Zeynep ile biraz sohpet etmeye başladık. Dubai’de yaşıyorlarmış ama aslen Rajasthan’da doğmuş. Babasının işleri nedeniyle ülkeden gitmek durumunda kalmışlar. Şimdi Dubai’ye dönüş yolundalar. Bu sizin geleneksel kıyafetiniz mi diye sordum, evet cevabını aldım. Ancak Dubai’de batılılar gibi giyindiğini söyledi. Şimdi aile ziyareti yaptıkları için bu kıyafetleri giymiş. Annesi de tatile veya gezmeye gittiklerinde batılılar gibi giyiniyormuş. Analdığım kadarıyla, semboller burada çok önemli. Nasıl düşüdüğünüzün veya Hindistan dışında nasıl yaşadığınızın bir önemi yok, yeterki burada düzen bozulmasın.

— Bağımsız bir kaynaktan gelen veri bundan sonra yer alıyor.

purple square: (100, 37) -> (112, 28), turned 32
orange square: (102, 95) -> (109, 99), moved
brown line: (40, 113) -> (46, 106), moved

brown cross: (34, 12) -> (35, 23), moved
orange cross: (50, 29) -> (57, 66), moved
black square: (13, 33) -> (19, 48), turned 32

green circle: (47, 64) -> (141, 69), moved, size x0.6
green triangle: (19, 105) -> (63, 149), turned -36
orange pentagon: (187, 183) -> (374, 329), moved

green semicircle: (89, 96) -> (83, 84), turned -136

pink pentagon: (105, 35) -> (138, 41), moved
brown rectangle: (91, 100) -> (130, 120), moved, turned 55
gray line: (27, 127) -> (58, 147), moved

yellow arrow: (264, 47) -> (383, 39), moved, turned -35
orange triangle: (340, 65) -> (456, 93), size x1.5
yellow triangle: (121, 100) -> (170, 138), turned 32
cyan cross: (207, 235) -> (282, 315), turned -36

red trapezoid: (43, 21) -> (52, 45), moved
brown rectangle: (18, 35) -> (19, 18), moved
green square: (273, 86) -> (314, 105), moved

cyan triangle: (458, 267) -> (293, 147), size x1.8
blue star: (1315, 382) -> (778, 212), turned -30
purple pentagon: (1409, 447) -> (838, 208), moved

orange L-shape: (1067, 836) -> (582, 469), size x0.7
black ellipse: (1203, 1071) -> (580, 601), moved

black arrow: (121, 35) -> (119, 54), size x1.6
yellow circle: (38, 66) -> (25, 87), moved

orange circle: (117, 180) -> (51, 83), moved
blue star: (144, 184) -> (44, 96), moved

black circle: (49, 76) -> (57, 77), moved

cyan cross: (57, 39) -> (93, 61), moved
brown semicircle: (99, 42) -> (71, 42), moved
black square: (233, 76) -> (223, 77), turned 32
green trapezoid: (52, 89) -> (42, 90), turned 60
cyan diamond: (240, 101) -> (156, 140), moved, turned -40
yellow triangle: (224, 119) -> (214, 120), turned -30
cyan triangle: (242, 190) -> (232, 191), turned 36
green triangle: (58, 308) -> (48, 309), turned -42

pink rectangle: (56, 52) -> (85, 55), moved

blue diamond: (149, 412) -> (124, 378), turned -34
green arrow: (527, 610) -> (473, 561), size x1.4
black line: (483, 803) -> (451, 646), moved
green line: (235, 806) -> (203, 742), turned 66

Uyandıklarından beri hiç durmadan yemek yiyorlar. Önce sandwiçle kahvaltı ettileri sonra kızarmış bişeyler ve çai. Ardından fıstık, üzerine tuzlu bisküvi, ardından ekmeğin içinde biber ve pataese benzeyen bişeyler, sonra dondurma…
Bizim için ise Sturbuck’tan almış olduğum peynirli sandviç şimdi işe yarıyordu. Tatlı olarakta “Oats and Honey “ bizi inene kadar idare edecek.